Octrees allow us to divide a large volume into smaller volumes (or containers) and then stick stuff into them. All we need to do is then find which container our missile would go in, and the check the missile against the contents of that container. Simples!
Well, not quite – but the principal is that easy. We create an octree volume the same size as the model itself, then start adding triangles to the volume. When there are more than say 50, we subdivide the volume (which creates 8 equal sized smaller volumes), and then move all the triangles into these smaller volumes. Then we continue adding triangles from our model. When we’ve reached the end of the models triangles, they should all be safely stashed away in the smallest volumes in the octree which should contain them. Depending on the models triangle count, and the number of triangles to be stashed into each volume – the octree will only be a few layers deep. This means we can quickly find the volume a point is in with only a few checks.

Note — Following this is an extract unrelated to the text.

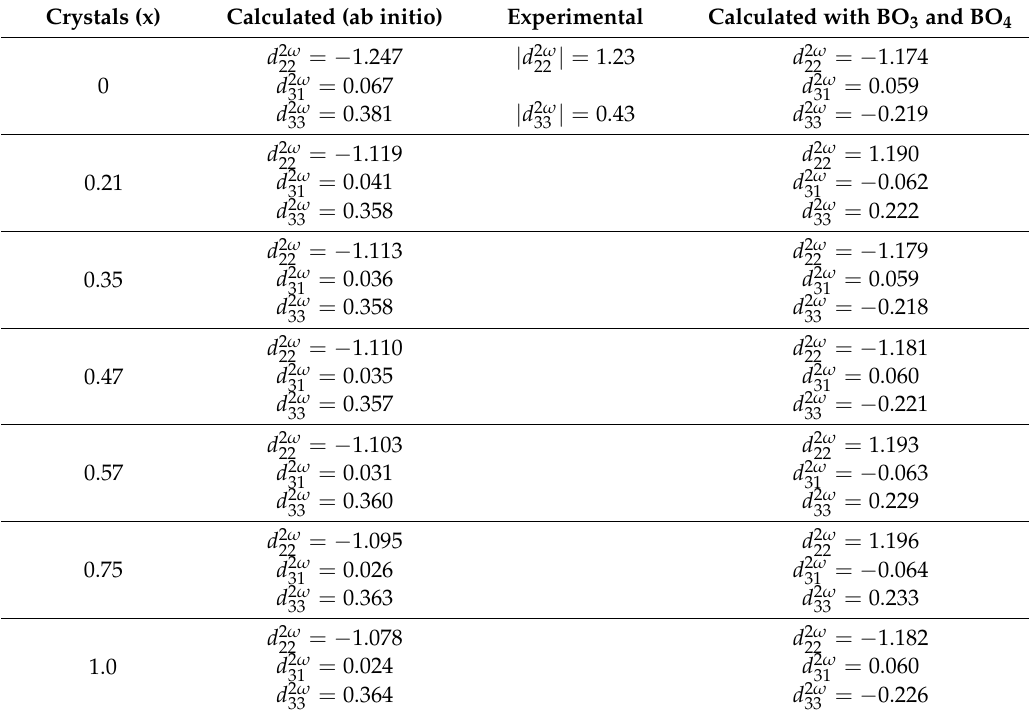
Table 4. Calculated SHG coefficients of crystals K 3 B 6 O 10 Br 1 − x Cl x (in unit pm/V).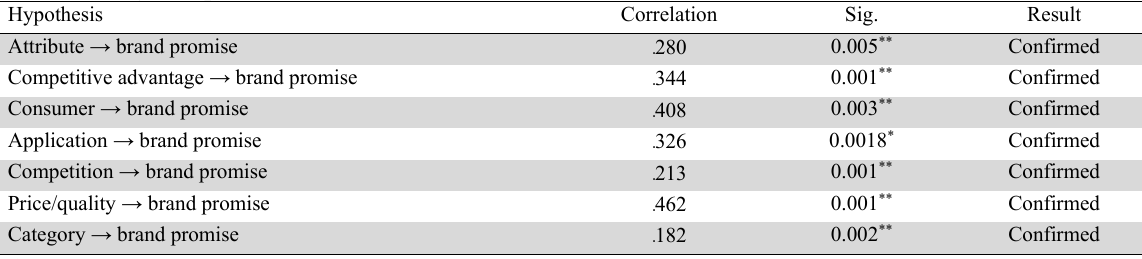
The summary of Spearman correlation test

You can see the process in the image above – going left to right, we have the model’s bounding volume (the maximum space it will occupy), then the Octree we get by repeatedly subdividing this volume into 8 until we get 50 triangles per volume. We then test an impact point to find out which volumes would be affected – finally showing those volumes, and the triangles we need to test in yellow. We’ve quickly gone from several thousand triangles down to a handful to test against.

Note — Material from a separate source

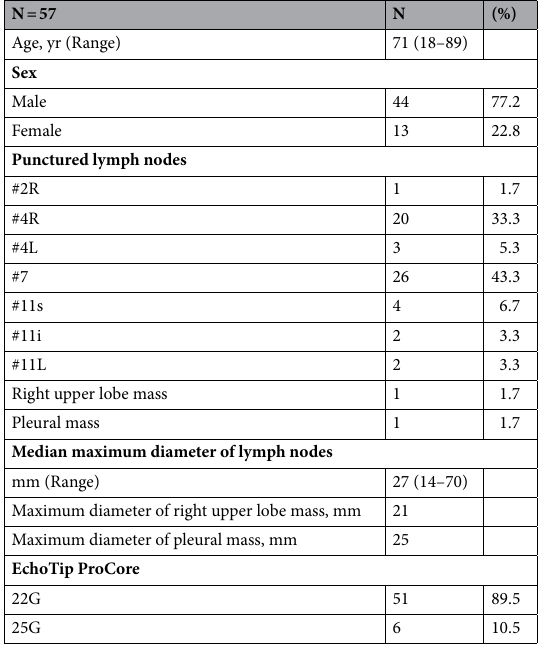
Table 1. Patients characteristics. Baseline demographic and clinical characteristics of 57 patients who underwent EBUS-TBNA with EchoTip ProCore between June 2017 and February 2020.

To check for a collision, we have to bring that missile into model space – this means we find the missiles position and orientation relative to the model. We have to do this, as our octree and it’s triangles are always about the origin (0,0,0) and not in orbit about Canthen where you just shot at it. This helps speed up the testing as less math is involved.
We can now find the volume in the octree that this missile would go in, and then test it for a collision against each triangle. Each triangle which intersects the missile is flagged, and voila – we have our impact zone!
This consumes a lot more memory as the octree can be quite large for a large or highly detailed model, but the performance improvement over the brute force “check every triangle” is huge for larger models. Balancing the triangles-per-node against the volume of the model is the best way to tune the system at the moment.